¿Por qué el servicio espiritual va precedido de una espera, a nuestro parecer demasiado larga? ¿Por qué no nos es dado llevar fruto espiritual apenas intentamos servir a Dios?
Cuando nos consagramos a Dios, normalmente queremos salir rápidamente a prestar un servicio espiritual; pero usualmente ese primer intento es fallido. ¿Por qué? Porque desconocemos la corrupción de nuestra carne y su imposibilidad de servir a Dios. Entonces Dios nos conducirá por una experiencia clave que nos permitirá conocernos y conocerle de verdad a él. Antes de poder ocupar a un hombre, Dios se asegura de que esté habilitado para hacerlo, que la fuerza utilizada en ese servicio y el fruto producido serán de Dios.
En el Antiguo Testamento hay un episodio en la vida de Israel que ilustra esto (Núm. 17). Después de la rebelión de Coré, Dios prescribe una forma de demostrar quiénes en Israel tenían el ministerio y quiénes no. Ordena a Moisés que tome una vara por cada tribu y la presente delante del tabernáculo. Todas las varas estaban secas, sin vida. «Florecerá la vara del que yo escoja», dijo el Señor.
Así también es en nuestro caso. Cuando nos consagramos, ofrecemos nuestra vara ante el Señor (no ante una causa humana, por buena que sea, sino al Señor). Pero esta vara está muerta, porque nosotros estamos imposibilitados de prestar un servicio espiritual. Cada vara lleva nuestro nombre (porque la consagración es personal), y la oscuridad y silencio de la larga noche indica que en nosotros no hay vida. Toda esperanza en nosotros mismos se desvanece.
Recién a la mañana, la vara de Aarón, de la tribu de Leví, floreció. Dios hizo un milagro en esa vara, pues no solo reverdeció, sino que floreció y dio frutos. Eso demostraba que Aarón tenía el ministerio en el santuario. Este servicio no procedía de las habilidades de Aarón sino de la vida de resurrección otorgada por Dios.
¿Quién puede producir vida sino Dios? ¿Quién puede salir de la muerte sino Cristo resucitado? Lo que podemos hacer sin haber pasado por aquella larga noche, es nuestro, y no tiene valor espiritual. Es preciso que lo nuestro muera, y que Dios saque vida de esa muerte para poder servirle. La espera representa, entonces, la muerte de lo nuestro, hasta que llegue la mañana de la resurrección. En esa noche nos damos cuenta que nosotros no podemos.

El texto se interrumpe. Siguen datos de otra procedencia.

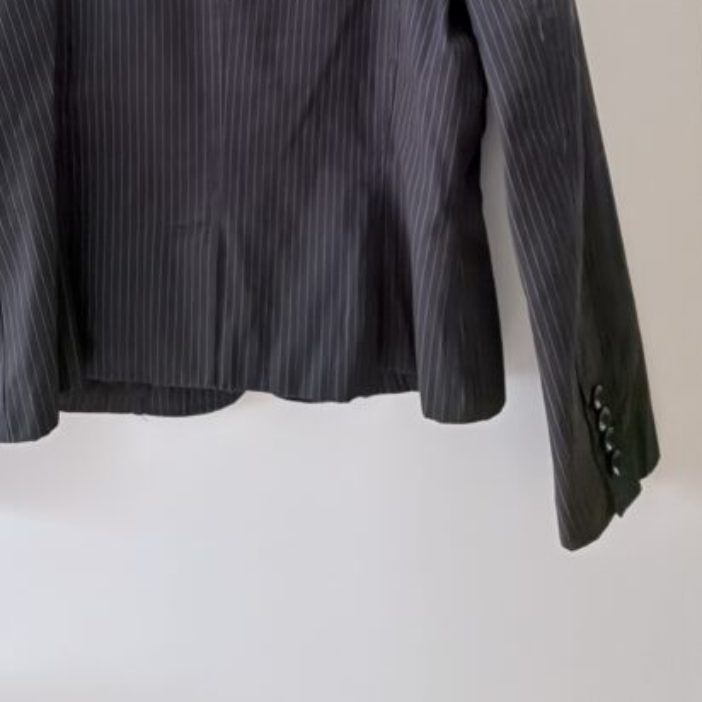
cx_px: 293
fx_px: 551
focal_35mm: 24
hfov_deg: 64.6
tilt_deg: +1.9
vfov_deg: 54.6
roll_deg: +2.0
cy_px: 43
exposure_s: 1/40
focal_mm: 2.22
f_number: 2.2
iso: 500
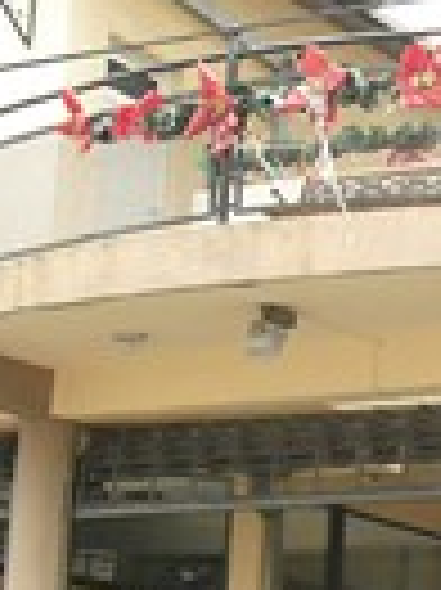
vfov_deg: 13.5
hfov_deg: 9.9
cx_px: 598
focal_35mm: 146
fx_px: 2484
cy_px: 437
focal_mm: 6.3
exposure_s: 1/500
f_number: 3.1
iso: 200
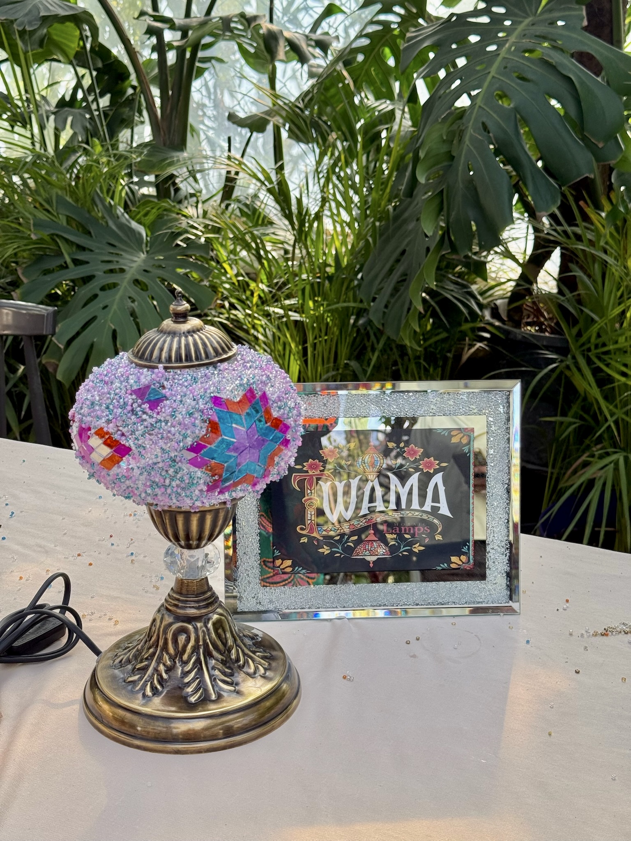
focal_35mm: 48
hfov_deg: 30.3
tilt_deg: -18.9
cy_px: 420
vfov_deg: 39.7
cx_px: 316
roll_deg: -1.3
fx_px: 1167
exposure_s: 1/496
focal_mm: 6.76
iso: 80
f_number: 1.78
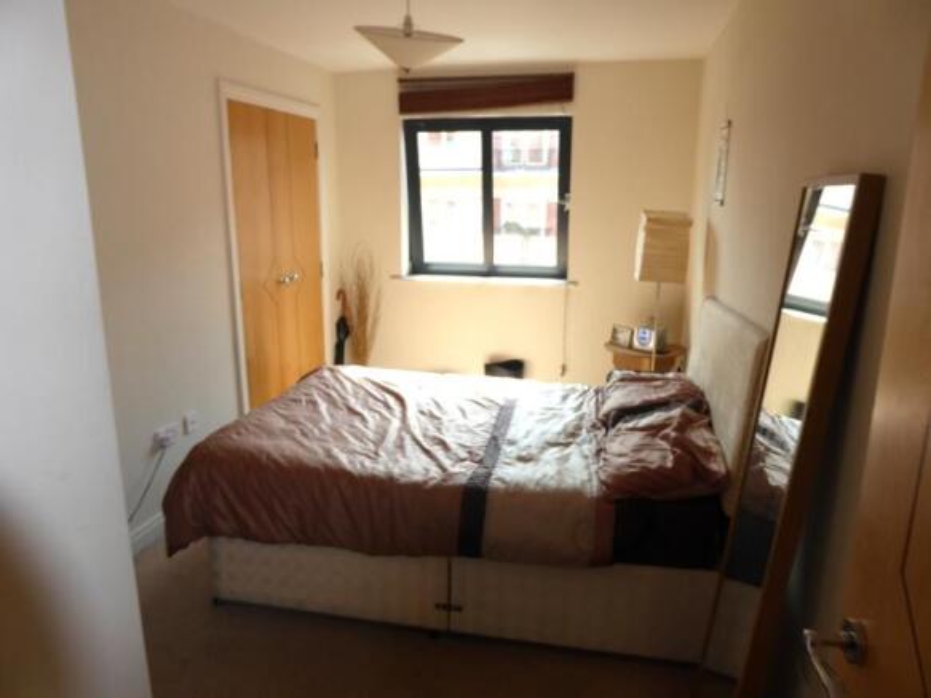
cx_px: 466
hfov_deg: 71.6
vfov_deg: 56.8
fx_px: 645
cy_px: 349
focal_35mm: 24
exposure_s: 1/100
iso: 100
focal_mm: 4.3
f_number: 3.3
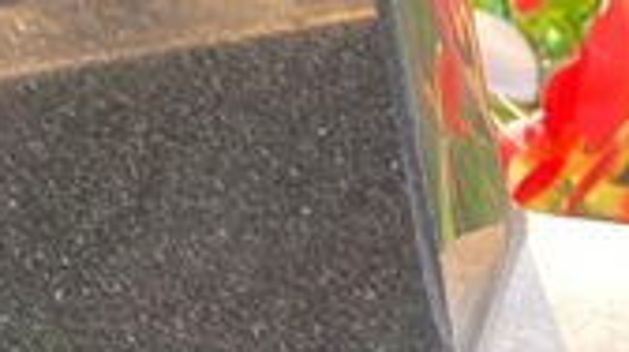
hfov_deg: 15.9
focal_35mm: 135
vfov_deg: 8.0
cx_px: 344
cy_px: 944
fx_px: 2249
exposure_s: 1/122
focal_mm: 4.25
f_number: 1.8
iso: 80
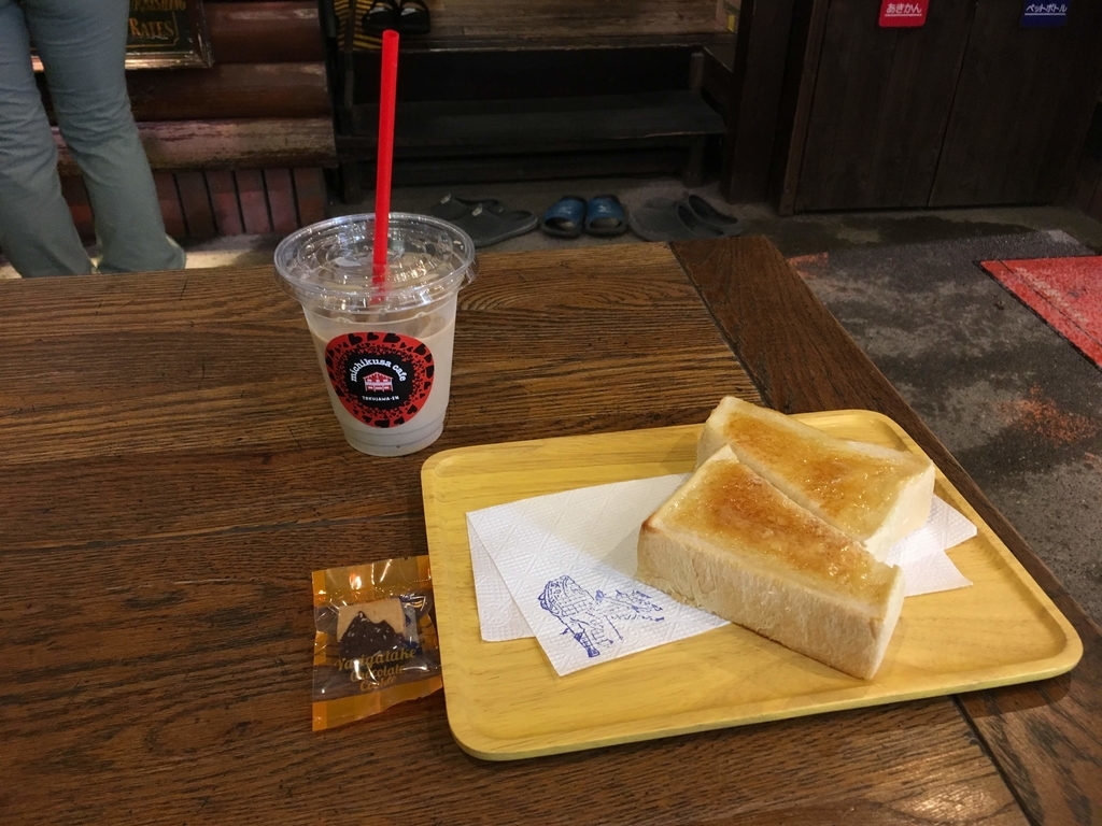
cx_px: 551
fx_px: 923
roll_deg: -1.1
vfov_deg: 48.2
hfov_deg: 61.7
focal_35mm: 29
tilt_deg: -33.3
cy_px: 413
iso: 100
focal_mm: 4.15
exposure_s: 1/30
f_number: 2.2
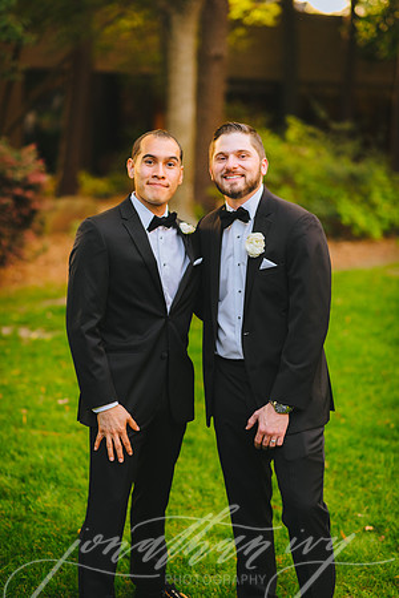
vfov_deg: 23.9
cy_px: 299
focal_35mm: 85
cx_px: 200
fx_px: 1413
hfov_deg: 16.1
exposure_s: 1/250
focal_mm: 85
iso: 500
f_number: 2.2
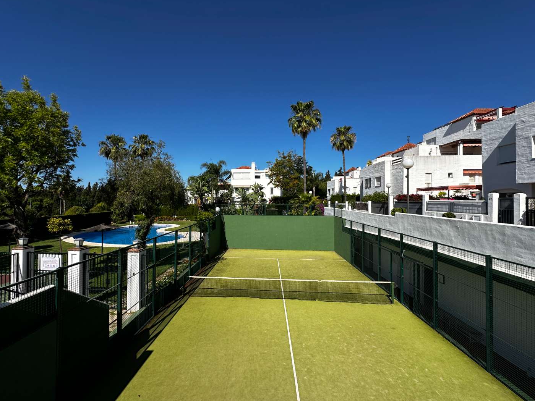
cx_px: 253
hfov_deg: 98.1
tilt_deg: +0.6
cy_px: 198
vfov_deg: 81.7
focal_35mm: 15
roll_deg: -0.2
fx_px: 232
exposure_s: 1/2564
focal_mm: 2.22
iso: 50
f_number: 2.2
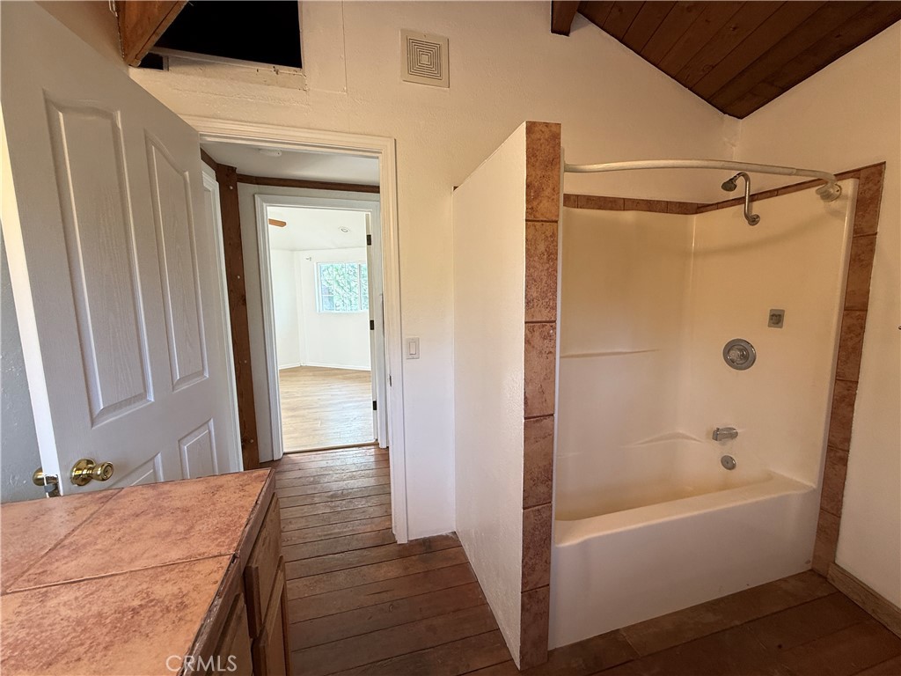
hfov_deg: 102.1
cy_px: 338
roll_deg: +0.5
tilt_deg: -7.1
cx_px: 450
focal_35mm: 14
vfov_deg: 85.7
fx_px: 364
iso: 100
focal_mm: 2.22
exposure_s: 1/120
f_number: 2.2
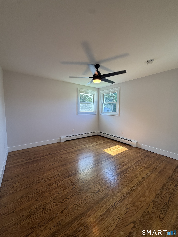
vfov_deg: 102.1
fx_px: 96
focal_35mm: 14
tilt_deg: -4.7
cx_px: 89
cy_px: 118
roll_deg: +0.1
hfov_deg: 85.7
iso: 200
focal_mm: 2.22
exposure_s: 1/60
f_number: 2.2
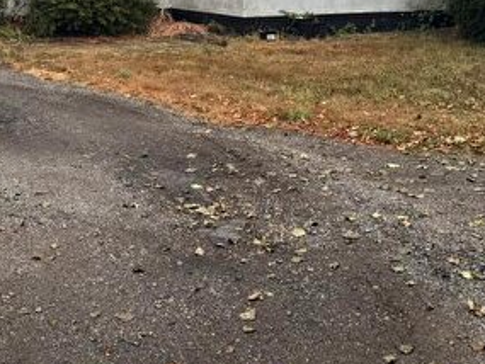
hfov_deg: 32.4
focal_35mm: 59
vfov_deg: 23.3
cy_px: -35
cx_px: 155
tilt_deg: -1.8
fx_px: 827
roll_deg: +0.5
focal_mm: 6.76
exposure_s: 1/2174
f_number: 1.78
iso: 80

Toda nuestra buena opinión de nosotros mismos cae estrepitosamente. Nuestros sueños de grandeza se disipan. Nuestra vanidad personal es puesta severamente en jaque. Todo lo que intentamos hacer para Dios fracasa. En vez de bendecir, causamos dolores y confusión. Nos enemistamos con los hombres, y desagradamos a Dios. Hay confusión, desconcierto. Llegamos a desesperar.
Pero entonces, desde el fondo de nuestra alma, se eleva un clamor desesperado. Pedimos misericordia; rogamos que la mano de Dios nos toque y nos vivifique. No hay ya esperanza en nosotros. Y entonces Dios, que es rico en misericordia, nos sana de nuestro grave mal y nos levanta a la vida, una vida nueva. Ahora podemos servirle en el espíritu.